About this exercise —
In the listing below, how many lines contain the string "juzgados"? Matching is case-sensitive, and the reply should be the number alone.

[Text extractions at the page level]
....

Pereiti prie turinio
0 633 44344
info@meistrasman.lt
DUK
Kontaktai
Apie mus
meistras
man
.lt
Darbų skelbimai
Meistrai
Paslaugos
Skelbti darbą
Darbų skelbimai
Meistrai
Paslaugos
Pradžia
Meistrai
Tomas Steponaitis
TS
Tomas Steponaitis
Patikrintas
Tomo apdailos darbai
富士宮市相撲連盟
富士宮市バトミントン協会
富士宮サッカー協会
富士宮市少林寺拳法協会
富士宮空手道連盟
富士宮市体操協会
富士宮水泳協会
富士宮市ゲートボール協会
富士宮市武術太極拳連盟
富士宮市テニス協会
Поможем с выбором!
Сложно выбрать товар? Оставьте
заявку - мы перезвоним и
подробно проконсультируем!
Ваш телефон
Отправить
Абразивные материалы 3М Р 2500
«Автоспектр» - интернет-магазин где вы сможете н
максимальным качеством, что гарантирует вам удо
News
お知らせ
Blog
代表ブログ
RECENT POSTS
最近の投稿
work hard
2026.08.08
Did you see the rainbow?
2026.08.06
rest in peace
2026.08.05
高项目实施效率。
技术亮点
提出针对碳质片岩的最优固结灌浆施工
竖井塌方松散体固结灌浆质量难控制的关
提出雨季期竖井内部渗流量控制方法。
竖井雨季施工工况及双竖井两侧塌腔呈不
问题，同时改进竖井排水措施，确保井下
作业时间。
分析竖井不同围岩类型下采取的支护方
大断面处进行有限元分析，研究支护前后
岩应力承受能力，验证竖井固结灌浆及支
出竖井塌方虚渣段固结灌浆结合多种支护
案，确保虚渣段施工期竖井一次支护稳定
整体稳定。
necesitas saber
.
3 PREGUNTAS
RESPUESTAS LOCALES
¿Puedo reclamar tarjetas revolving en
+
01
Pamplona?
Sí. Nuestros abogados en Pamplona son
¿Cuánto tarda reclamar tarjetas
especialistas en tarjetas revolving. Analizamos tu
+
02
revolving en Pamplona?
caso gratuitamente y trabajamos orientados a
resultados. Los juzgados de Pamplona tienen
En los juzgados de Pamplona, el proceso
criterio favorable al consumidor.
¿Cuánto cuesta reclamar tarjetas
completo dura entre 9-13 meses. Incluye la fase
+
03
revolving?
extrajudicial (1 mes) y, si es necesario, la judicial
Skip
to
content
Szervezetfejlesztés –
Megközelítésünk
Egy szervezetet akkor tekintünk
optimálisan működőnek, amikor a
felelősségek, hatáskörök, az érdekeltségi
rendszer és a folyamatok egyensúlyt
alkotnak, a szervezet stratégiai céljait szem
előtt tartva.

....

Completed task —
2